→ **WORK TO BE COMPLETED**
Reproduce the rows word for word, from their first line through the line that holds "picture [355, 0, 1132, 1125]", with both of those lines included.

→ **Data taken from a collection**
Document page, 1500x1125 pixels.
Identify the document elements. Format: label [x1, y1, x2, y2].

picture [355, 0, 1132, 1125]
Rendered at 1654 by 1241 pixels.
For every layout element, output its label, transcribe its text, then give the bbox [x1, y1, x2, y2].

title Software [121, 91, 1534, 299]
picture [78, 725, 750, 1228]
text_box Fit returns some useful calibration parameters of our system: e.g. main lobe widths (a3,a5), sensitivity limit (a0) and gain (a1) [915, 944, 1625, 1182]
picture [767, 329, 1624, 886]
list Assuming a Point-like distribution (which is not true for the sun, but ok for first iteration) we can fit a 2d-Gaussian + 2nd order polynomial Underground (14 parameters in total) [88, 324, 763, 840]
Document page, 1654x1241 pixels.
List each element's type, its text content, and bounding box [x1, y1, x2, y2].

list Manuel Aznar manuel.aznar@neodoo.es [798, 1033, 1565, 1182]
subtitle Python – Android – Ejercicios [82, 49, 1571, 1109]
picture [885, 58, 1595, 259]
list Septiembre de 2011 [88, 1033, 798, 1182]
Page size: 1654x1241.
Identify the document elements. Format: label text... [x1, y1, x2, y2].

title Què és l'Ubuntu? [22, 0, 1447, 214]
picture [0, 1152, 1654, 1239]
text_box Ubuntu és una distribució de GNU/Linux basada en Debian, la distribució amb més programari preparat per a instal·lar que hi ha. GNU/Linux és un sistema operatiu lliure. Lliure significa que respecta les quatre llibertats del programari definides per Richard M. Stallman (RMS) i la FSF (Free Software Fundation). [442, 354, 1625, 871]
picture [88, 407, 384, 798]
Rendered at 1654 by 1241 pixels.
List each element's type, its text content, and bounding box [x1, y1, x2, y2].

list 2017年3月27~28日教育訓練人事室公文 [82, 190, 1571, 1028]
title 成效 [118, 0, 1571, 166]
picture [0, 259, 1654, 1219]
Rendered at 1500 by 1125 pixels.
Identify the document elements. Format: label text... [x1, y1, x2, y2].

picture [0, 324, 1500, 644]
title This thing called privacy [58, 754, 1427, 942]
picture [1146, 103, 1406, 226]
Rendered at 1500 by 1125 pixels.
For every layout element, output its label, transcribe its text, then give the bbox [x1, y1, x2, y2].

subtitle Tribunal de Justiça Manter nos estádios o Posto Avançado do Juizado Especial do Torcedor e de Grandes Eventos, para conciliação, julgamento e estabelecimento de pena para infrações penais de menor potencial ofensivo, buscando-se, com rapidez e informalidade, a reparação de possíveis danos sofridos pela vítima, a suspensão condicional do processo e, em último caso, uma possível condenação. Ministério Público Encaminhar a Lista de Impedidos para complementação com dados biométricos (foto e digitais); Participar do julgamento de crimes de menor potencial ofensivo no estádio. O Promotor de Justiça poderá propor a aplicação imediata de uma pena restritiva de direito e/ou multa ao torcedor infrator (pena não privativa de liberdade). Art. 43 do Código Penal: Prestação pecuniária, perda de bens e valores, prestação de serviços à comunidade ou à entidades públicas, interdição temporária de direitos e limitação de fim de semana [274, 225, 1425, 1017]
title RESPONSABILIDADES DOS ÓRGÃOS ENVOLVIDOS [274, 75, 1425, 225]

→ **RESPONSE FOR THIS EXERCISE**
Document page, 1500x1125 pixels.
Identify the document elements. Format: label [x1, y1, x2, y2].

picture [355, 0, 1132, 1125]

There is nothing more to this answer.